» YOUR OBJECTIVE
Beginning with the line that contains "(399, 1455) none -> (340, 1175) //", output each line below exactly through the last one, both included, and nothing else.

Detected change data
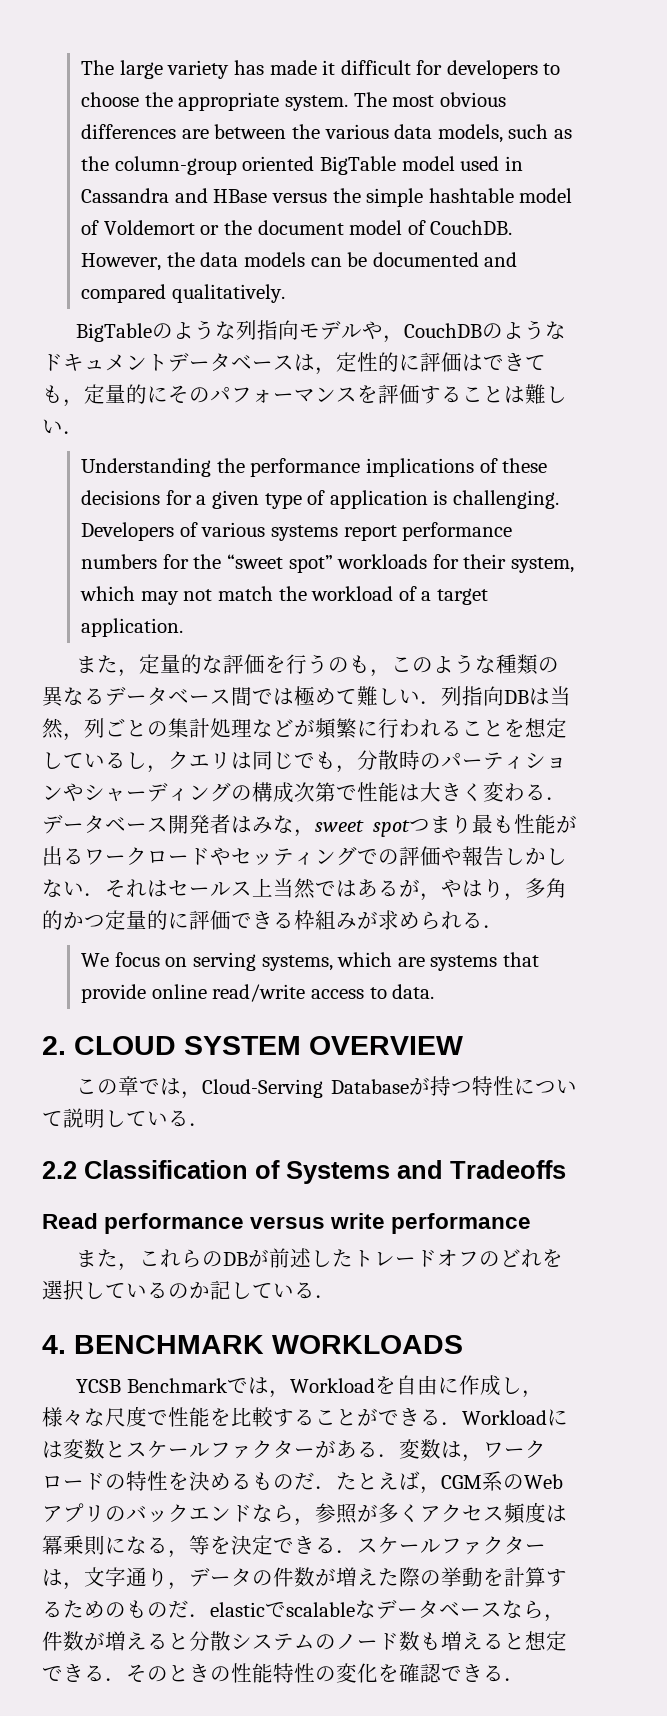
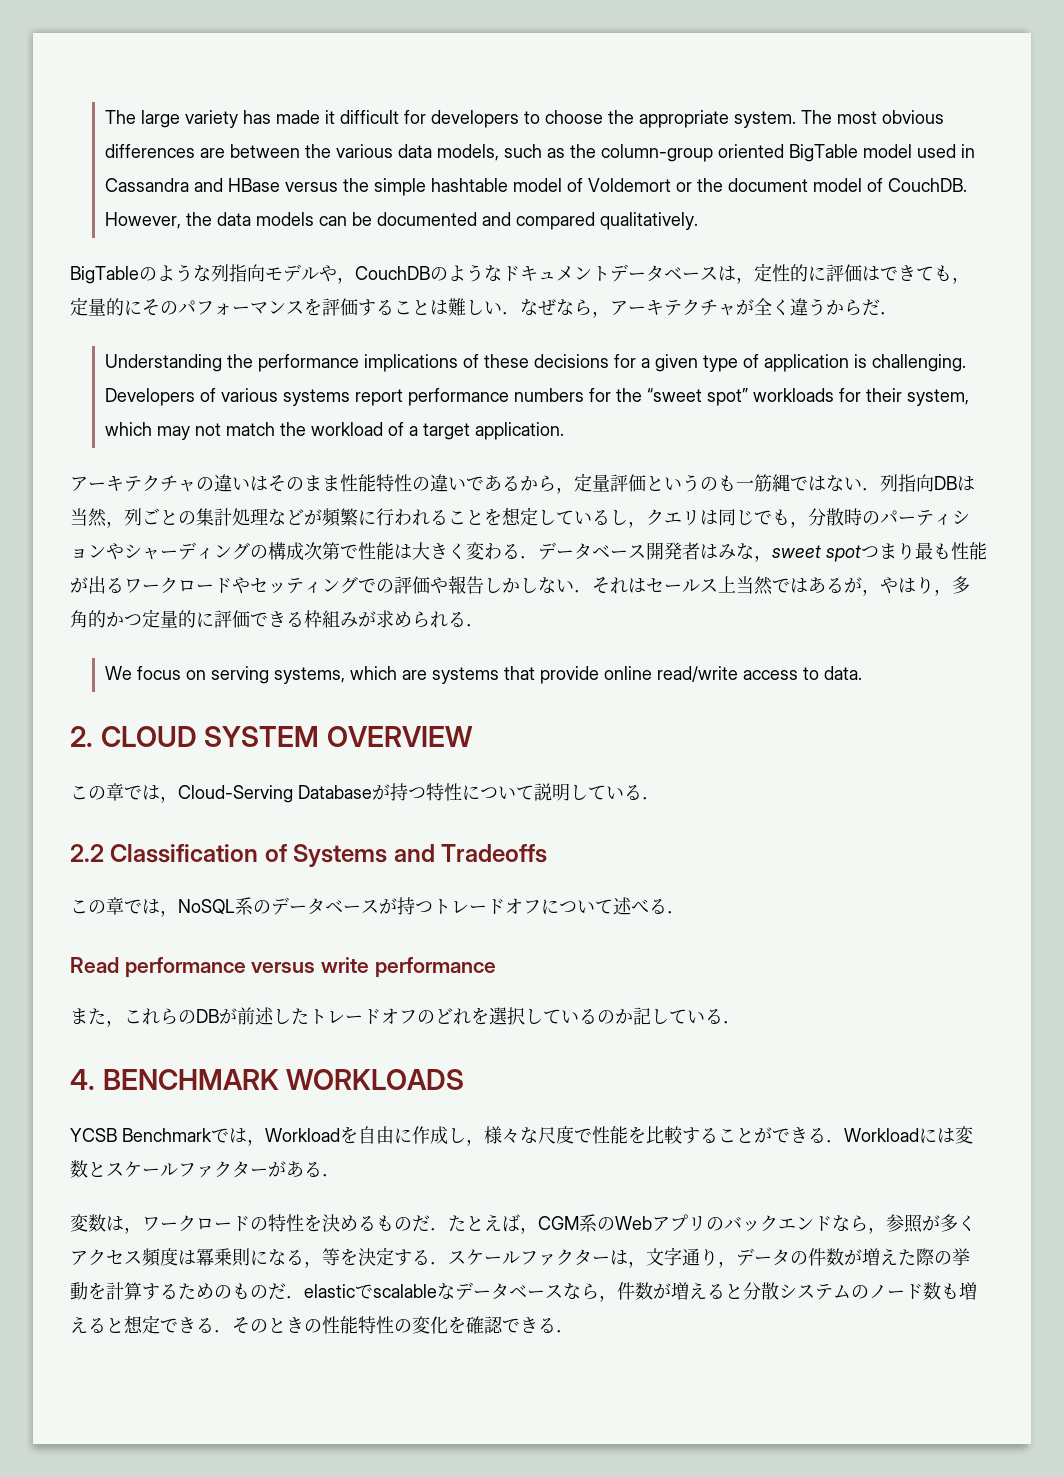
(84, 432) none -> [520,298,898,318] なぜなら，アーキテクチャが全く違うからだ．
[76,654,560,677] [42,686,399,707] また，定量的な評価を行うのも，このような種類の異なるデータベース間では極めて難し -> [70,473,844,494] アーキテクチャの違いはそのまま性能特性の違いであるから，定量評価というのも一筋縄ではな
(566, 1169) none -> [70,897,685,917] // この章では，NoSQL系のデータベースが持つトレードオフについて述べる．
(399, 1455) none -> (340, 1175) //
[273,1536,315,1554] でき -> [394,1249,412,1266] す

» YOUR RESPONSE
(399, 1455) none -> (340, 1175) //
[273,1536,315,1554] でき -> [394,1249,412,1266] す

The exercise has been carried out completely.